Fig. 2: Association results and functional prediction of lung cancer risk-associated potential splicing SNPs.

a Manhattan plot of the overall results. There were 295 SNPs related to RNA splicing with a nominal P < 0.05, 14 of which remained with FDR < 0.20. The x-axis indicates the chromosome number and the y-axis shows the association P values with lung cancer risk (as −log10 P values). The horizontal blue line represents P values of 0.05, while the red line indicated the FDR threshold 0.20. Regional association plot, which shows the LD between the top SNP rs329118 on JADE2 (b), rs2285521 on GGA2 (c), and rs198459 on MYRF (d), and other SNPs in the region of 500 kb up- or downstream of the top SNP. Locations, functional prediction, and position weight matrix based Sequence Logo of three SNPs. JADE2 rs329118 (e) and GGA2 rs2285521 (f) are located within one CpG island and presented strong signals of active enhancer and promoter functions (indicated by H3K4 methylation, histone modification H3K27 acetylation, and DNase hypersensitivity, respectively).
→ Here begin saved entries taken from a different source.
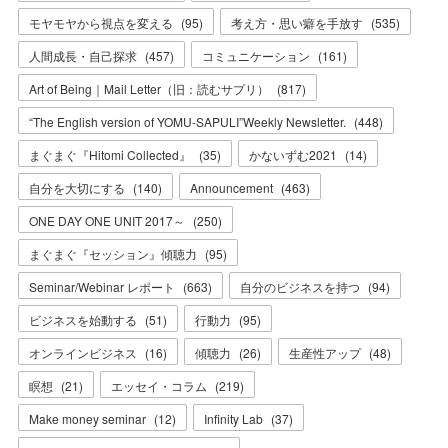
モヤモヤから視点を変える
(
95
)
考え方・思い癖を手放す
(
535
)
人間成長・自己探求
(
457
)
コミュニケーション
(
161
)
Art of Being｜Mail Letter（旧：読むサプリ）
(
817
)
“The English version of YOMU-SAPULI”Weekly Newsletter.
(
448
)
まぐまぐ『Hitomi Collected』
(
35
)
かないずむ2021
(
14
)
自分を大切にする
(
140
)
Announcement
(
463
)
ONE DAY ONE UNIT 2017～
(
250
)
まぐまぐ『セッション』傾聴力
(
95
)
Seminar/Webinar レポート
(
663
)
自分のビジネスを持つ
(
94
)
ビジネスを始動する
(
51
)
行動力
(
95
)
オンラインビジネス
(
16
)
傾聴力
(
26
)
生産性アップ
(
48
)
瞑想
(
21
)
エッセイ・コラム
(
219
)
Make money seminar
(
12
)
Infinity Lab
(
37
)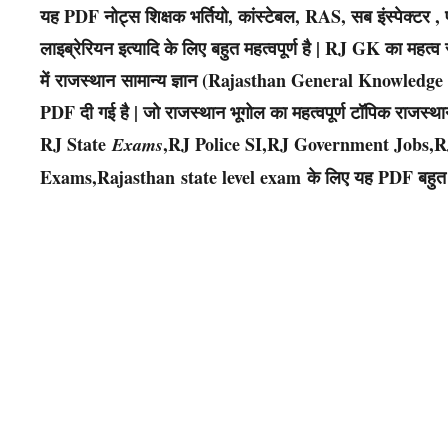
यह PDF नोट्स शिक्षक भर्तियो, कांस्टेबल, RAS, सब इंस्पेक्
लाइब्रेरियन इत्यादि के लिए बहुत महत्वपूर्ण है | RJ GK का महत्व र
में राजस्थान सामान्य ज्ञान (Rajasthan General Knowledge – R
PDF दी गई है | जो राजस्थान भूगोल का महत्वपूर्ण टॉपिक राजस्था
RJ State
,RJ Police SI,RJ Government Jobs,R
Exams
Exams,Rajasthan state level exam के लिए यह PDF बहुत ह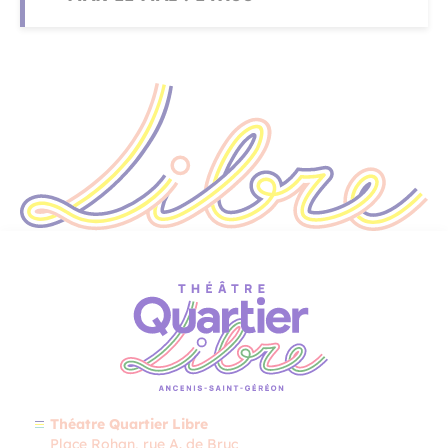
Théatre Quartier Libre
Place Rohan, rue A. de Bruc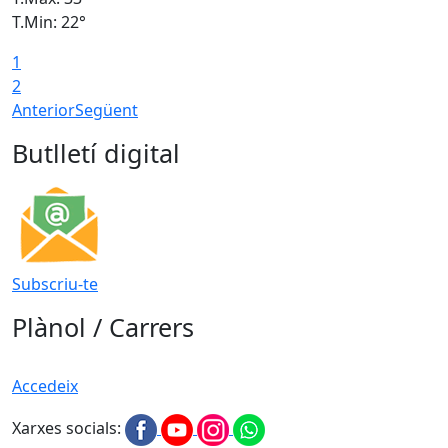
T.Min: 22°
T
1
2
Anterior
Següent
Butlletí digital
Subscriu-te
Plànol / Carrers
Accedeix
Xarxes socials: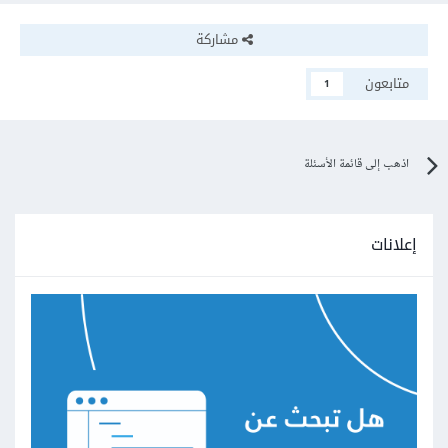
مشاركة
متابعون
1
اذهب إلى قائمة الأسئلة
إعلانات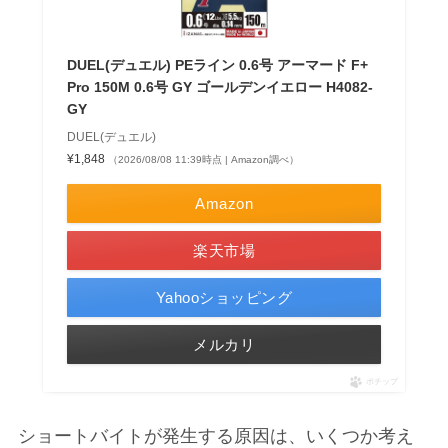
DUEL(デュエル) PEライン 0.6号 アーマード F+
Pro 150M 0.6号 GY ゴールデンイエロー H4082-
GY
DUEL(デュエル)
¥1,848
（2026/08/08 11:39時点 | Amazon調べ）
Amazon
楽天市場
Yahooショッピング
メルカリ
ポチップ
ショートバイトが発生する原因は、いくつか考え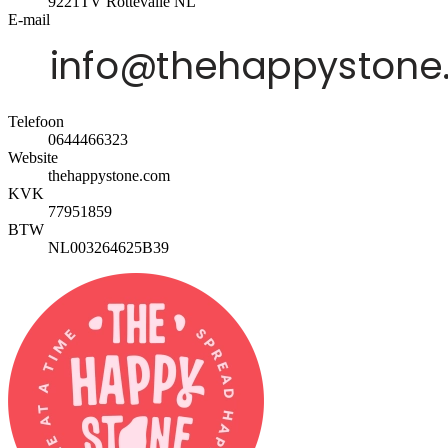
9221TV
Rottevalle
NL
E-mail
Telefoon
0644466323
Website
thehappystone.com
KVK
77951859
BTW
NL003264625B39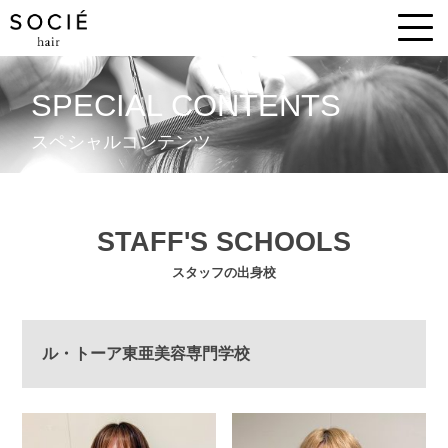
SPECIAL CONTENTS
スペシャルコンテンツ
STAFF'S SCHOOLS
スタッフの出身校
ル・トーア東亜美容専門学校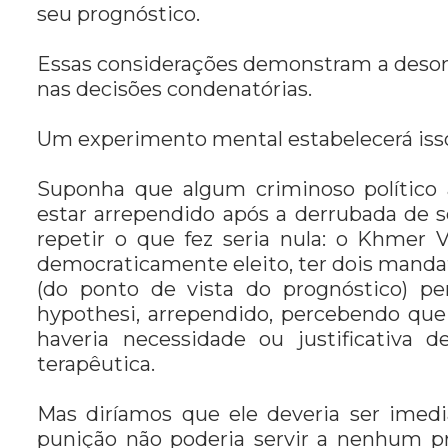
seu prognóstico.
Essas considerações demonstram a deson
nas decisões condenatórias.
Um experimento mental estabelecerá iss
Suponha que algum criminoso político 
estar arrependido após a derrubada de 
repetir o que fez seria nula: o Khmer
democraticamente eleito, ter dois mandat
(do ponto de vista do prognóstico) pe
hypothesi, arrependido, percebendo que 
haveria necessidade ou justificativ
terapêutica.
Mas diríamos que ele deveria ser imed
punição não poderia servir a nenhum pr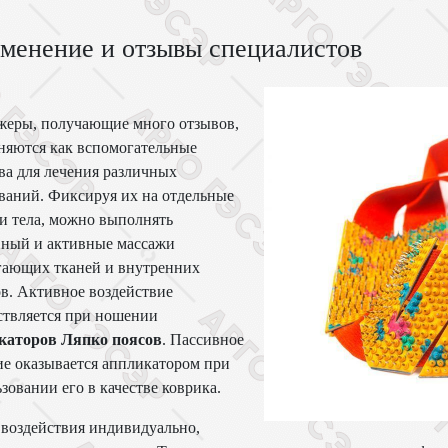
менение и отзывы специалистов
жеры, получающие много отзывов,
няются как вспомогательные
ва для лечения различных
ваний. Фиксируя их на отдельные
и тела, можно выполнять
вный и активные массажи
гающих тканей и внутренних
в. Активное воздействие
ствляется при ношении
каторов Ляпко поясов
. Пассивное
е оказывается аппликатором при
зовании его в качестве коврика.
 воздействия индивидуально,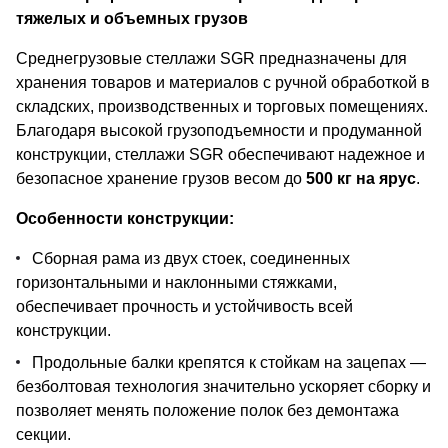
тяжелых и объемных грузов
Среднегрузовые стеллажи SGR предназначены для
хранения товаров и материалов с ручной обработкой в
складских, производственных и торговых помещениях.
Благодаря высокой грузоподъемности и продуманной
конструкции, стеллажи SGR обеспечивают надежное и
безопасное хранение грузов весом до
500 кг на ярус
.
Особенности конструкции:
Сборная рама из двух стоек, соединенных
горизонтальными и наклонными стяжками,
обеспечивает прочность и устойчивость всей
конструкции.
Продольные балки крепятся к стойкам на зацепах —
безболтовая технология значительно ускоряет сборку и
позволяет менять положение полок без демонтажа
секции.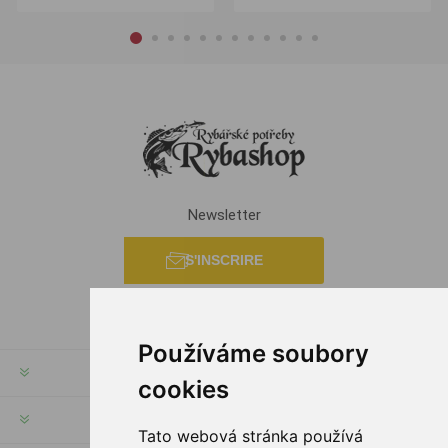
Newsletter
S'INSCRIRE
Používáme soubory
INFORMATION
cookies
MON COMPTE
Tato webová stránka používá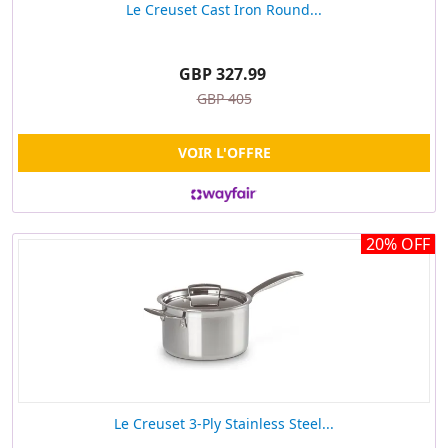
Le Creuset Cast Iron Round...
GBP 327.99
GBP 405
VOIR L'OFFRE
20% OFF
Le Creuset 3-Ply Stainless Steel...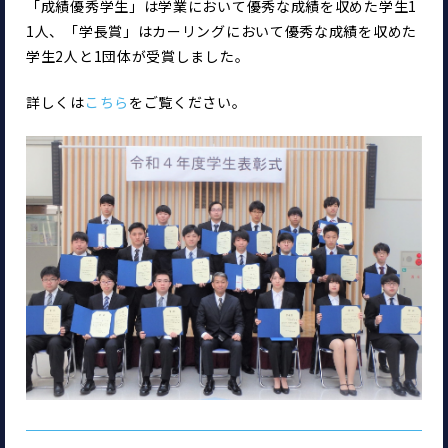
「成績優秀学生」は学業において優秀な成績を収めた学生1
1人、「学長賞」はカーリングにおいて優秀な成績を収めた
学生2人と1団体が受賞しました。
詳しくは
こちら
をご覧ください。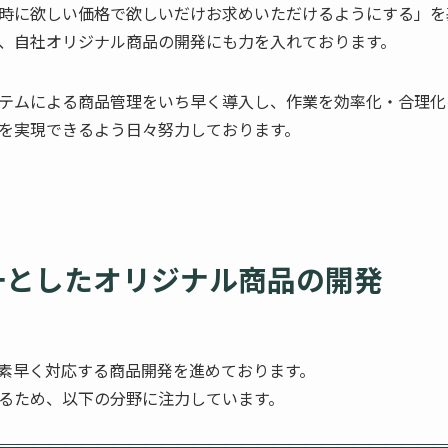
時に欲しい価格で欲しいだけお求めいただけるようにする」を
、自社オリジナル商品の開発にも力を入れております。
テムによる商品管理をいち早く導入し、作業を効率化・合理化
を実現できるよう日々努力しております。
一としたオリジナル商品の開発
素早く対応する商品開発を進めております。
るため、以下の分野に注力しています。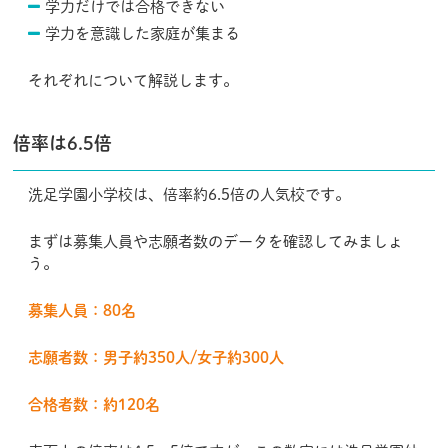
学力だけでは合格できない
学力を意識した家庭が集まる
それぞれについて解説します。
倍率は6.5倍
洗足学園小学校は、倍率約6.5倍の人気校です。
まずは募集人員や志願者数のデータを確認してみましょ
う。
募集人員：80名
志願者数：男子約350人/女子約300人
合格者数：約120名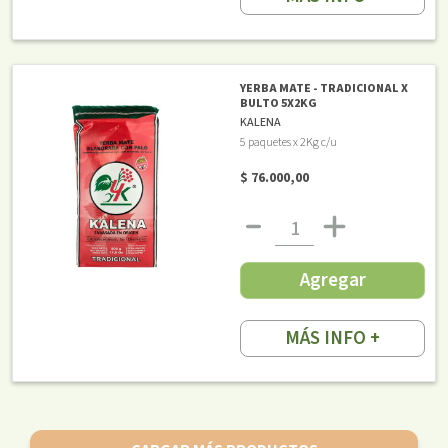
YERBA MATE - TRADICIONAL X
BULTO 5X2KG
KALENA
5 paquetes x 2Kg c/u
$ 76.000,00
Agregar
MÁS INFO +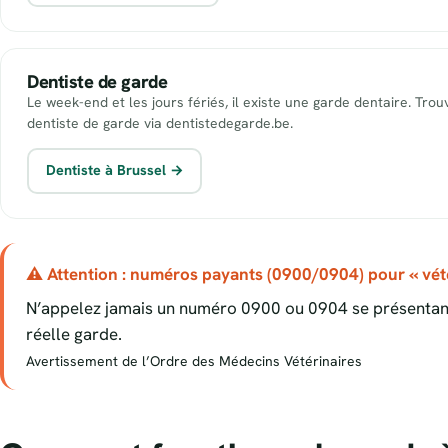
Dentiste de garde
Le week-end et les jours fériés, il existe une garde dentaire. Tro
dentiste de garde via dentistedegarde.be.
Dentiste à Brussel →
⚠ Attention : numéros payants (0900/0904) pour « vété
N’appelez jamais un numéro 0900 ou 0904 se présentant
réelle garde.
Avertissement de l’Ordre des Médecins Vétérinaires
MYRF rs198459 (g) is located within one CpG island and presented strong signals of active enhancer and promoter functions (indicated by H3K4 methylation and DNase hypersensitivity, respectively). The panels were adapted from the UCSC Genome Browser. Three SNPs are located on the AP2B motif (e), the MYOD1 motif (f), and the ELK3 motif (g), respectively.